## [Task instructions]
**A)** Answer these questions using the forum exchange about rebuilding PyTorch:
(i) How many lines can the nvcc arguments easily span in the editor?
(ii) Which file is the build output usually redirected to?
(iii) What command finds the source line in that file?
**B)** Write the next few posts of the forum exchange about rebuilding PyTorch.

## [Extract]
<<<<
If you only need selected ones, you could have the build process show the invocations and just rerun them with additional flags…

Actually I also tried that, but then I found that searching for the correct invocation and massaging it is not as convenient as I hoped. (Maybe I’m not very good with CMake.) For one thing, those nvcc arguments are huge and easily span a dozen lines in my editor. :slight_smile:

Well, if I had to do it every five minutes, then I’d probably try and find a way to automate it, because “re-building the whole PyTorch with a different argument” takes more time than that. On the other hand, I could use some coffee break! :stuck_out_tongue:

I usually redirect the output to a file python3 setup.py bdist_wheel > log.txt 2>&1 or so and then use grep somesource.c log.txt to find the source line. It’ll be long, but it will be precise. :slight_smile:
Well, you have a solution that works for you, that is the important bit.
>>>>
Intrinsic matrix estimation data:
<<<<
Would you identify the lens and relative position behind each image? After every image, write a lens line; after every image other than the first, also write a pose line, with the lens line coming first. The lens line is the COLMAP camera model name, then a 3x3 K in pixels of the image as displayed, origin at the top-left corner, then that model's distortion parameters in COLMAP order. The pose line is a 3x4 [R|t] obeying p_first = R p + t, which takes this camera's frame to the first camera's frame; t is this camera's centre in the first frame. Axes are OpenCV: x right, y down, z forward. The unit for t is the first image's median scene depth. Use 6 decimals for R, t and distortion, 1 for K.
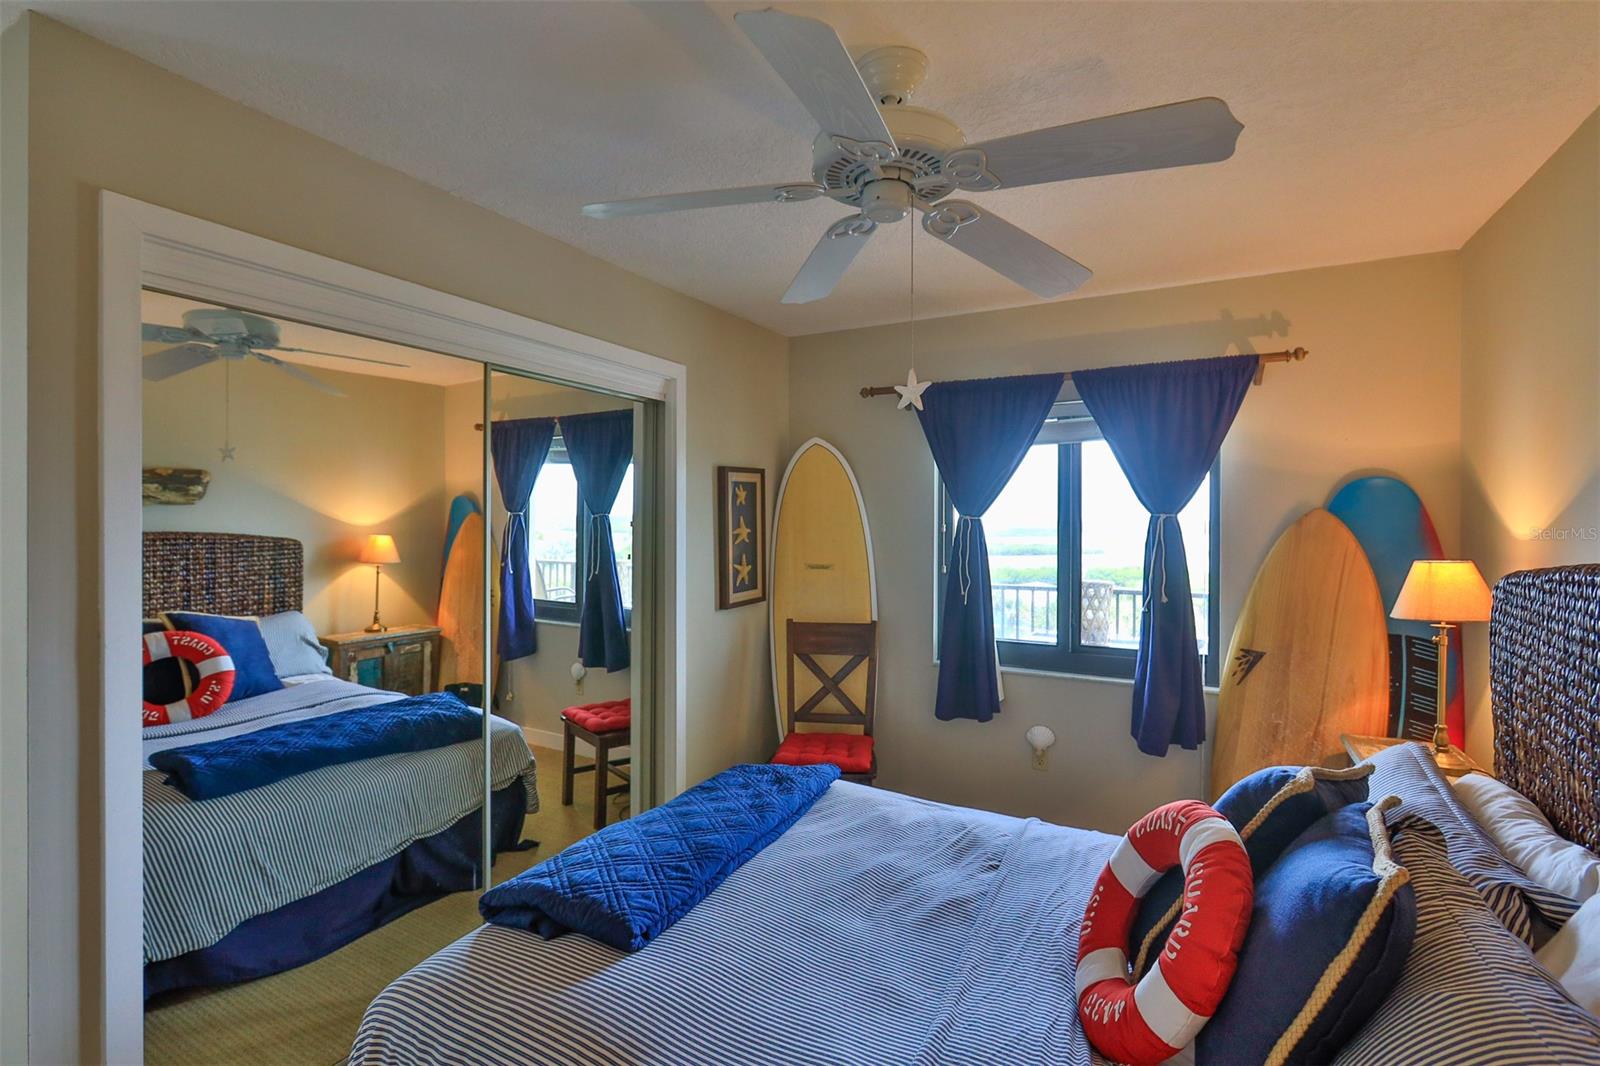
lens RADIAL K [[759.6, 0, 800.0], [0, 759.6, 533.0], [0, 0, 1]] dist [0.000311, 0.000271]
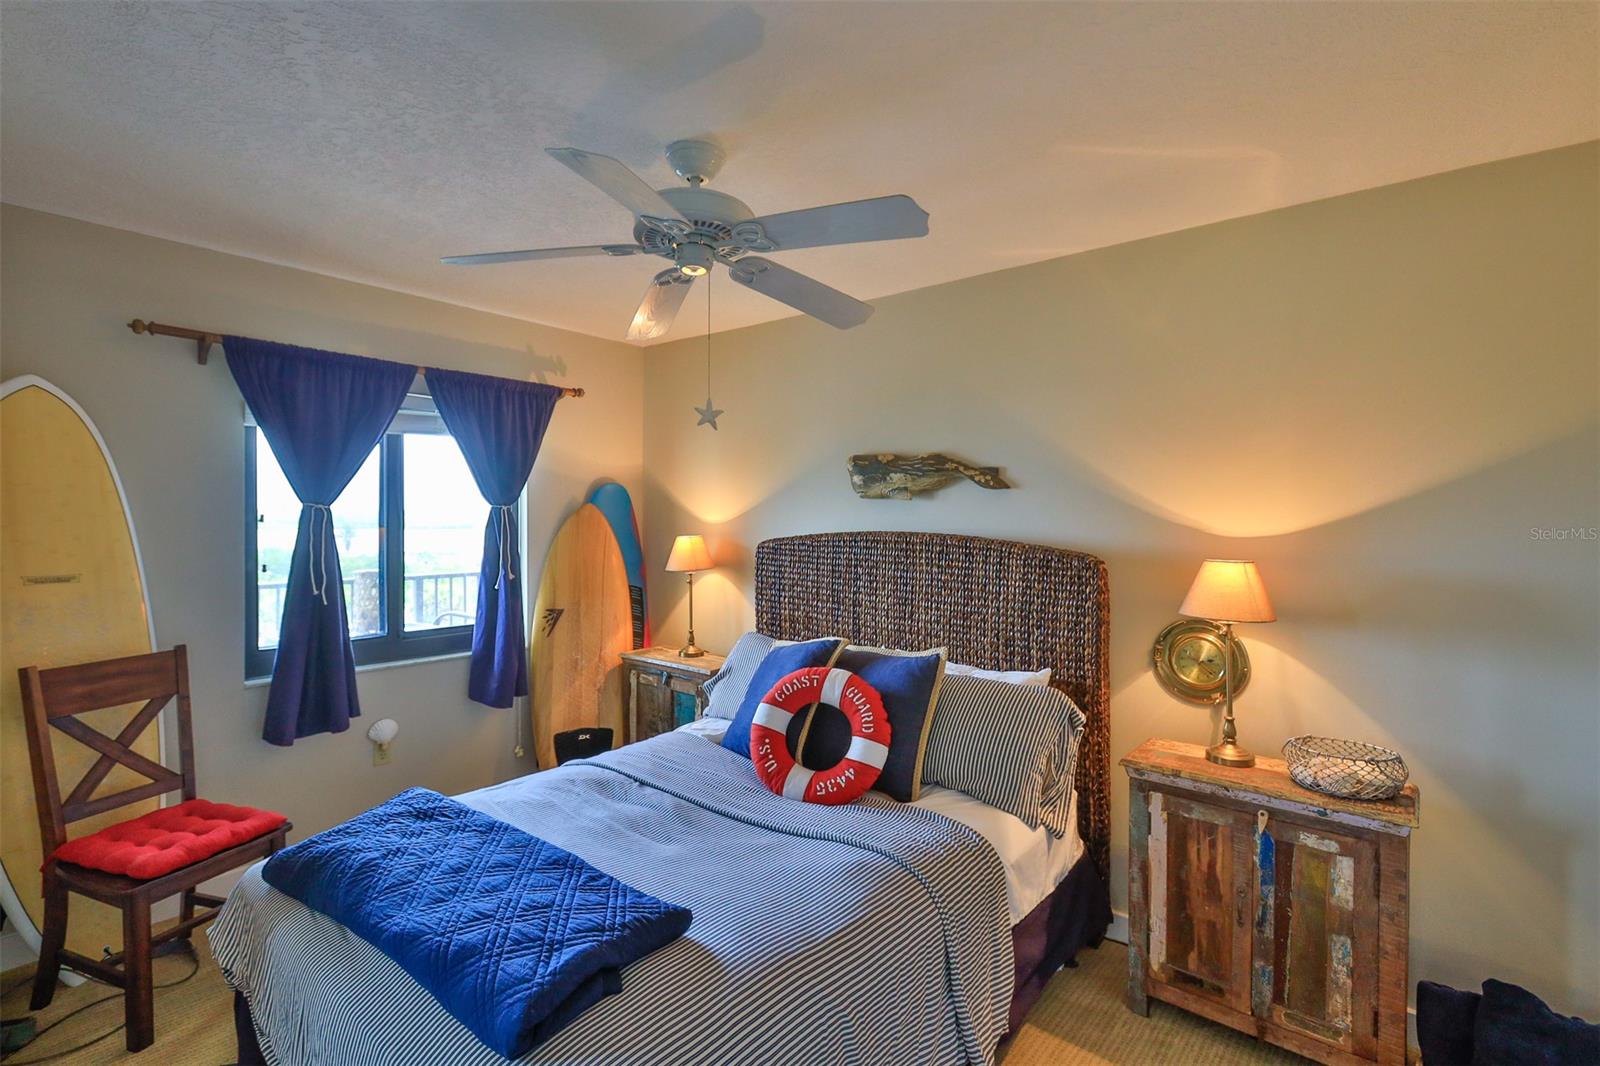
lens RADIAL K [[743.4, 0, 799.1], [0, 743.4, 526.8], [0, 0, 1]] dist [-0.011174, 0.000777]
pose [[0.177749, -0.016780, 0.983933, -0.544774], [0.006089, 0.999854, 0.015952, -0.006923], [-0.984057, 0.003156, 0.177825, 0.315050]]
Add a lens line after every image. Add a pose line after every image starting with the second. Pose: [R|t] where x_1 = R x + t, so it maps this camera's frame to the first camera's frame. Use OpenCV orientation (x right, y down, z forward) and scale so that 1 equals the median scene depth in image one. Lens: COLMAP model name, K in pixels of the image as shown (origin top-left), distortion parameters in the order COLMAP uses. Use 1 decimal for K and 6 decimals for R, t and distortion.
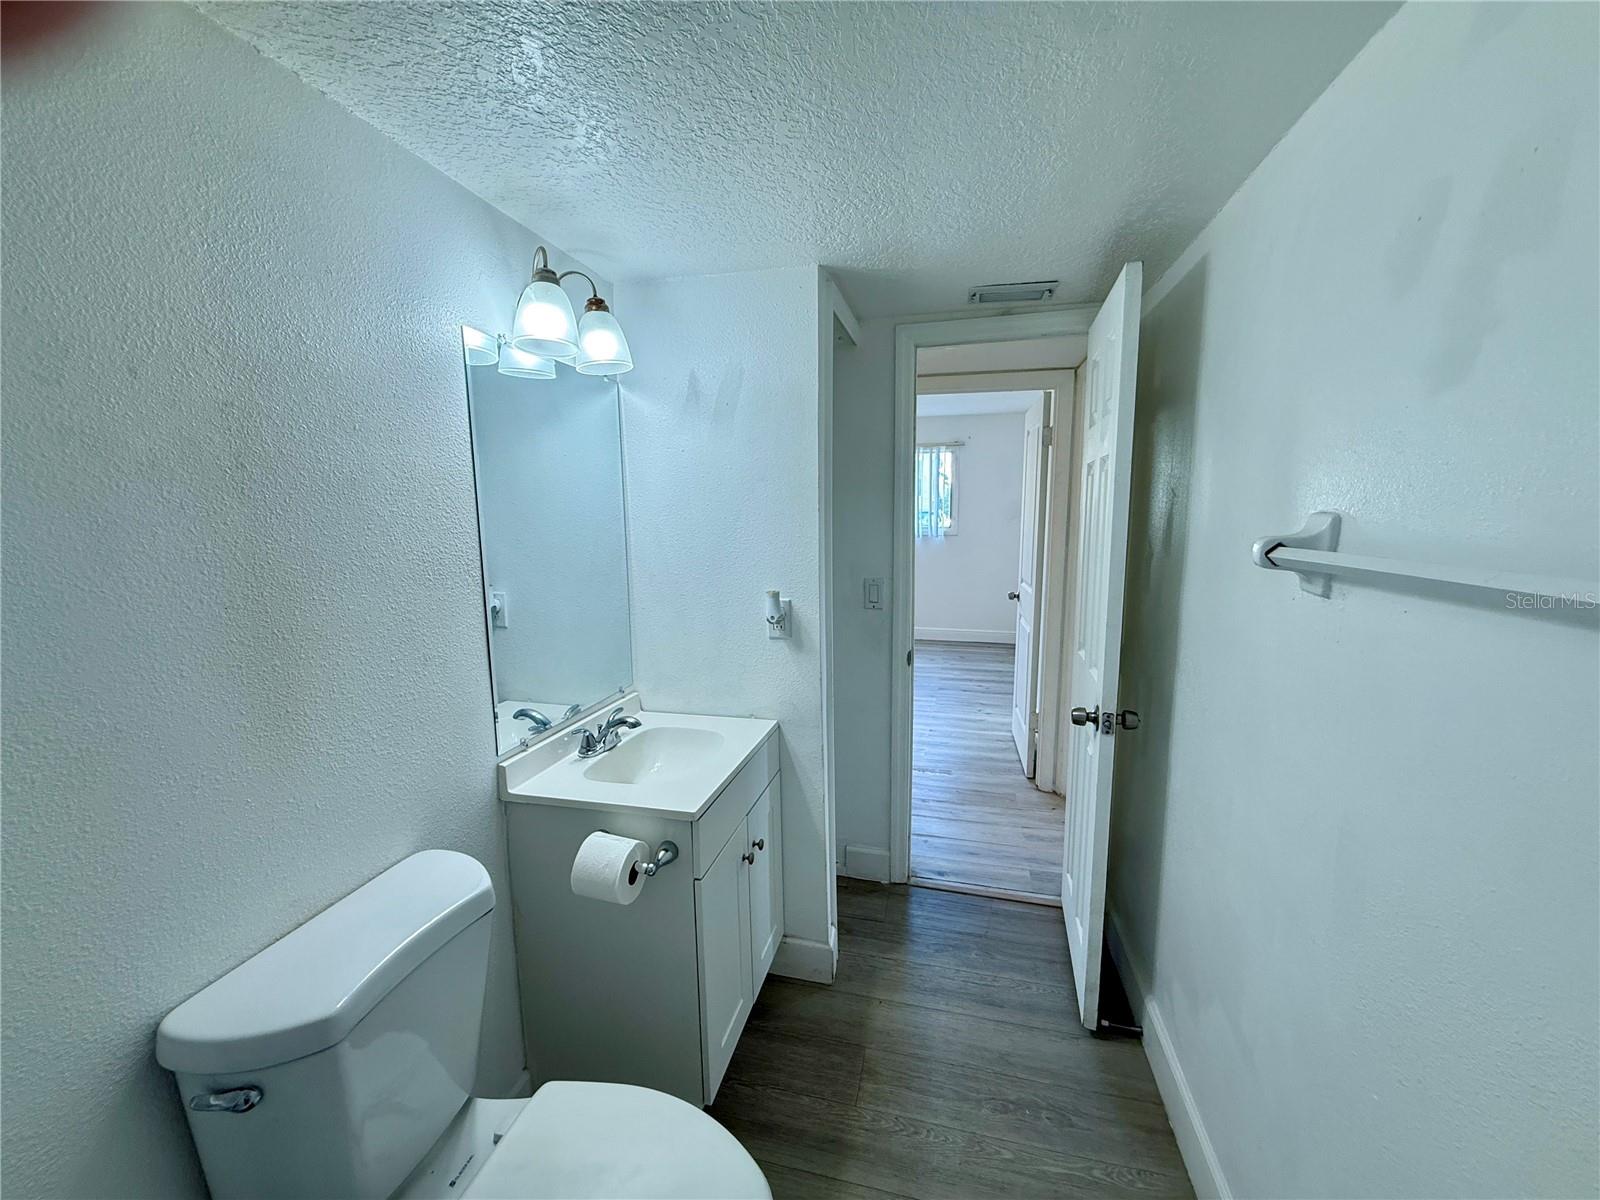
>>>>
## [Solved problems]
**A)**
(i) A dozen lines.
(ii) log.txt.
(iii) grep somesource.c log.txt

**B)**
Hmm, interesting, when I run python setup.py, this is how my output looks like:

[1/165] Building NVCC (Device) object src/ATen/CMakeFiles/ATen.dir/__/THCUNN/ATen_generated_IndexLinear.cu.o
[2/165] Building NVCC (Device) object src/ATen/CMakeFiles/ATen.dir/__/THCUNN/ATen_generated_SpatialConvolutionMM.cu.o
[3/165] Building NVCC (Device) object src/ATen/CMakeFiles/ATen.dir/__/THCUNN/ATen_generated_VolumetricUpSamplingNearest.cu.o
[4/165] Building NVCC (Device) object src/ATen/CMakeFiles/ATen.dir/__/THCUNN/ATen_generated_SpatialDilatedMaxPooling.cu.o
[5/165] Building NVCC (Device) object src/ATen/CMakeFiles/ATen.dir/__/THC/ATen_generated_THCTensorMathBlas.cu.o
......

Is there some command-line option that tells CMake to show the actual command? (Sorry, this must be a very basic question, but I couldn’t find an answer anywhere.)

Not sure if it matters, but I have installed Ninja, following the recommendations from CONTRIBUTING.md.